You should also consider starting by fixing your budget. Firstly, this will help you not to overspend. At the same time, you’ll whittle down your options without needing to lift a finger.
We’ll walk you through the basics of buying a dovetail jig the easy way now…
What To Consider When Buying a Dovetail Jig
Weight and Portability
Most dovetail jigs are pretty portable pieces of kit.
That said, if portability is one of your primary motivators, look for a smaller model made from aluminum.
When you’re considering weight, you should also factor the wood router into the equation for an accurate overall view.
The bulk of dovetail jigs are man enough to handle at least 12 inches. Most of the models we look at today fall into that capacity bracket.
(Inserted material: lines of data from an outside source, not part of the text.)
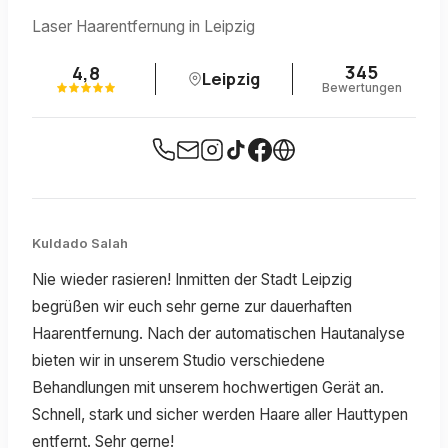
Laser Haarentfernung in Leipzig
345
4,8
Leipzig
Bewertungen
Kuldado Salah
Nie wieder rasieren! Inmitten der Stadt Leipzig
begrüßen wir euch sehr gerne zur dauerhaften
Haarentfernung. Nach der automatischen Hautanalyse
bieten wir in unserem Studio verschiedene
Behandlungen mit unserem hochwertigen Gerät an.
Schnell, stark und sicher werden Haare aller Hauttypen
entfernt. Sehr gerne!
Think about the type of work you’ll be doing and shoot for something larger if you think you’ll need that extra capacity. There’s nothing worse than buying any tool then needing to upgrade it because you’ve sold yourself short.
How Does It Hold The Wood?
You need to make sure the jig you’re looking at has at least one clamp to securely keep the wood perfectly flat as you cut.
Unsurprisingly, you’ll get even better results with multiple clamps.
Not every dovetail jig comes with templates provided and not all templates are the same.
Investigate what the model you’re interested in offers and make sure you’ll get the scope to cut the joints you’ll most frequently need.
By moving your router over the top of the template, you’ll be able to remove the wood you don’t want. This will create smooth edges.
Adjustment Features and Stops
Overall accuracy depends to a great extent on the quality of the adjustment features in place.
Side stops allow you to automatically correct the tails along with the pins of the joint. This will almost guarantee a seamless fit.
Type of Joints
Not all dovetail jigs are capable of making all types of dovetail joints.
The more versatile the jig, the pricier it’s likely to be. Rather than shooting for the tool with the widest number of possible joints up for grabs, it makes sense to think first about the kind of project you’ll be undertaking. After all, it’s senseless to spend more than you need for features you’ll never actually use.
Ease of Use
Obviously, you don’t want to buy a labor-saving device and then spend too much time fiddling around.
Fixed dovetail jigs are simplest to set up so shoot for this type if you want something extremely straightforward.
Variable jigs can be a little more time-consuming.
Make sure the fixture mechanism is dependable. If your jig doesn’t hold the workpiece firmly in place, you’re going to experience problems.
You should look at the reliability of the clamping bar and adjustment mechanism. Poor build quality here is inexcusable.
If you’re unable to physically test the jig before purchase, reading plenty of honest user reviews is the best way to get an accurate overall idea of how reliable the jig you’re looking at really is.
Usage and Maintenance Tips
Using a dovetail jig might initially seem like an extremely confusing undertaking.
The good news here is that if you’re in the market for this type of tool, it’s highly likely you’re already comfortable with this type of equipment. After all, beginners are highly unlikely to find the need to make complex and intricate joints.
Maintenance is blissfully low. As with any power tool, make sure you keep your jig clean and ensure that your workshop is dust and debris-free. That aside, your jig should give you years of faithful service with no need at all for tasky upkeep.